For the time being, traditional learning modes, albeit informal and community-centered, continue to prevail as more and more deprived and disenfranchised minority and indigenous families find solace in folk wisdom and local innovations, rediscovering their strength in extant structures such as the pagguru ha lihal, the madrasa, and customary ways of passing knowledge from parent to child.
To realize the MDG goal for primary education, it might be wise for the national government to acknowledge the enduring systems and extant traditions of indigenous and minority people, and capitalize on these to improve education, not only in terms of participation, but to ensure viability (ie cohort survival of enrollees) and relevance to marginalized and excluded children. Building the capacity of communities and harnessing the participation of grassroots leaders as educators and learning managers may make a big difference, not only in ensuring greater access for ethnic and minority children, but in making the quality of education more relevant and responsive to local needs and the local context (Figure 4). By tapping community-based and culture-oriented learning modes already intrinsic in the ethnic and minority communities, the learning experience becomes more meaningful and sustainable, while the learning process and outcome can be a tool for empowerment.
Meanwhile, national development planners are now diligently monitoring to ensure that indicators indeed measure government success in achieving the MDGs. Civil society participation is in fact encouraged, and community-based partners are invited to help paint a picture of success. Not a few NGOs and CBOs are asked to document best practices in traditional institutions and systems, even as the terms of reference they quote measure success in terms of skills and literacy competence based on mainstream schooling. Often, with governmental earnestness, they wrongly attribute community success to the efforts of formal schooling rather than to the efficacy and resilience of tradition.

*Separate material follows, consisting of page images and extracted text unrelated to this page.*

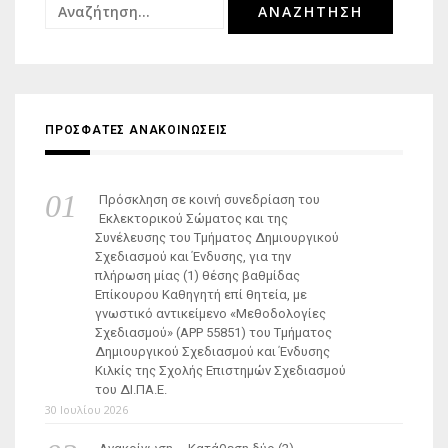
Αναζήτηση
για:
ΠΡΟΣΦΑΤΕΣ ΑΝΑΚΟΙΝΩΣΕΙΣ
Πρόσκληση σε κοινή συνεδρίαση του
Εκλεκτορικού Σώματος και της
Συνέλευσης του Τμήματος Δημιουργικού
Σχεδιασμού και Ένδυσης, για την
πλήρωση μίας (1) θέσης βαθμίδας
Επίκουρου Καθηγητή επί θητεία, με
γνωστικό αντικείμενο «Μεθοδολογίες
Σχεδιασμού» (ΑΡΡ 55851) του Τμήματος
Δημιουργικού Σχεδιασμού και Ένδυσης
Κιλκίς της Σχολής Επιστημών Σχεδιασμού
του ΔΙ.ΠΑ.Ε.
30 Ιουλίου 2026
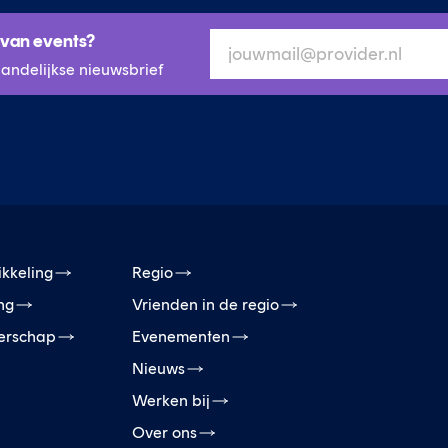
 van events?
aandelijkse nieuwsbrief
ikkeling
Regio
ing
Vrienden in de regio
erschap
Evenementen
Nieuws
Werken bij
Over ons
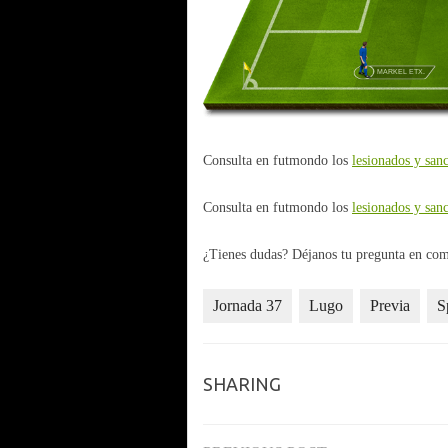
MARKEL ETX.
Consulta en futmondo los
lesionados y san
Consulta en futmondo los
lesionados y san
¿Tienes dudas? Déjanos tu pregunta en come
Jornada 37
Lugo
Previa
S
SHARING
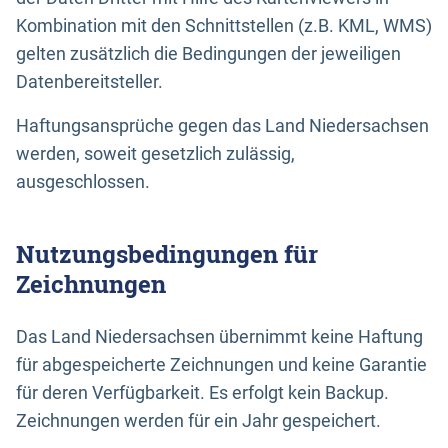
Kombination mit den Schnittstellen (z.B. KML, WMS)
gelten zusätzlich die Bedingungen der jeweiligen
Datenbereitsteller.
Haftungsansprüche gegen das Land Niedersachsen
werden, soweit gesetzlich zulässig,
ausgeschlossen.
Nutzungsbedingungen für
Zeichnungen
Das Land Niedersachsen übernimmt keine Haftung
für abgespeicherte Zeichnungen und keine Garantie
für deren Verfügbarkeit. Es erfolgt kein Backup.
Zeichnungen werden für ein Jahr gespeichert.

Many minority group members like Nulkaisa are indifferent about formal schooling for their children, arguing that it deprives the family of resources, while it is doubtful whether community children would find employment after graduation anyway. She vows to send her children to their godparents for mag-guru. Hamima continues to attend her madrasa for as long as the fragile peace in her village lasts. For her tau gimba upland farming family, formal schooling may be a desirable option, yet schooling may have to wait until the war is over. In militarized villages like Indanan in Sulu, children's schooling depends on stability and a return to order, which might take some time to be achieved.